TERAMO – E’ stata disposta ieri, lunedì 23 luglio, l’autopsia sul corpo di Franca D’Agostino, la donna di 77 anni morta da almeno 10 giorni e vegliata dalla figlia nella sua casa. Entrambe in passato avrebbero sofferto di disagi di natura psichica, tali per cui si sarebbe reso necessario il ricovero in psichiatria. Attualmente la figlia della donna, Sara, 43 anni, si trova ricoverata in psichiatria a Giulianova.

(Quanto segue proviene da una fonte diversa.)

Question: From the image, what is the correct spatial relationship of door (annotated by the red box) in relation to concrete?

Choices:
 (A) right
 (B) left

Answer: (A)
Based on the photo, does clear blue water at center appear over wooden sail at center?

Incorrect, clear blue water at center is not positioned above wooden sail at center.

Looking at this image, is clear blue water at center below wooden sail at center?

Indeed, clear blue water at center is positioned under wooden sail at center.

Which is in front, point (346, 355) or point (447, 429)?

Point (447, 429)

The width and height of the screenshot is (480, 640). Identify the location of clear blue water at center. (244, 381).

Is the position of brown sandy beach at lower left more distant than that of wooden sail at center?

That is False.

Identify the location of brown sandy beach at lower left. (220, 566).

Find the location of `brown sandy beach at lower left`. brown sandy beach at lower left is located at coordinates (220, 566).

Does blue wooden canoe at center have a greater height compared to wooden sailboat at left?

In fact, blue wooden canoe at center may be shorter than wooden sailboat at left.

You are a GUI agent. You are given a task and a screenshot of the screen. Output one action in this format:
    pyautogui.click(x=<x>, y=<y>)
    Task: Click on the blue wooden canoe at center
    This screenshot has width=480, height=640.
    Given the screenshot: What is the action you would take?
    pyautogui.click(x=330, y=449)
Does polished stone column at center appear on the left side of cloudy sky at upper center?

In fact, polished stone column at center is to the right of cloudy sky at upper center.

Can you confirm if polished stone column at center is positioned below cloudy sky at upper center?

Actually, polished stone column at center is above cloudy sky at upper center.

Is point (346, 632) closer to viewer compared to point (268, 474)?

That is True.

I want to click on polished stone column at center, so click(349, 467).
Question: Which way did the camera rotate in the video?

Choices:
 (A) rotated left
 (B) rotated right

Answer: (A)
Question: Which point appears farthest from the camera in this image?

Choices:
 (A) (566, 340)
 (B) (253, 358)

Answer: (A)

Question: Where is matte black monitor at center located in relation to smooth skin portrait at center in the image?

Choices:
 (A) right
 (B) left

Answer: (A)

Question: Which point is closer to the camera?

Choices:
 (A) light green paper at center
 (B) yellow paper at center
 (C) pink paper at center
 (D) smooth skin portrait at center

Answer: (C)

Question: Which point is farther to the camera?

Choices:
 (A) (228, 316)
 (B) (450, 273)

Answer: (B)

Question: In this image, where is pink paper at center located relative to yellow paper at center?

La donna conferma la prima versione: stava vegliando l’anziana perché convinta che si sarebbe svegliata. Invece la donna trovata in avanzato stato di decomposizione a Teramo era morta da almeno 10 giorni. L’ipotesi del decesso più accreditata rimane quella del malore, ma sarà l’autopsia a chiarire ogni dubbio. Dall’ispezione cadaverica iniziale tuttavia, non sono emersi segni di violenza. La difesa, assunta dall’avvocato Daniele Contrisciani, ha deciso di non avvalersi di un consulente tecnico di parte.

A chiamare le forze dell’ordine, la scorsa domenica 21 luglio, sono stati i vicini, allarmati dall’odore nauseabondo proveniente dall’appartamento delle due. La figlia avrebbe provato a camuffare l’odore con coperte e saponette, ma senza successo. Una volta capito che avrebbe ricevuto visite, si sarebbe allontanata, prendendo un treno diretto a Giulianova. Qualche ora dopo però ha telefonato alle forze dell’ordine ed ha detto dove si trovava. Una volta recuperata è stata accompagnata in psichiatria.

L’indagine per appurare le causa della morte dell’anziana sono condotte dal Pubblico Ministero Greta Aloisi, che ha convalidato il sequestro dei dispositivi elettronici alla quarantatreenne. E’ possibile che la Procura possa conferire l’incarico per l’esame irripetibile sui dispositivi.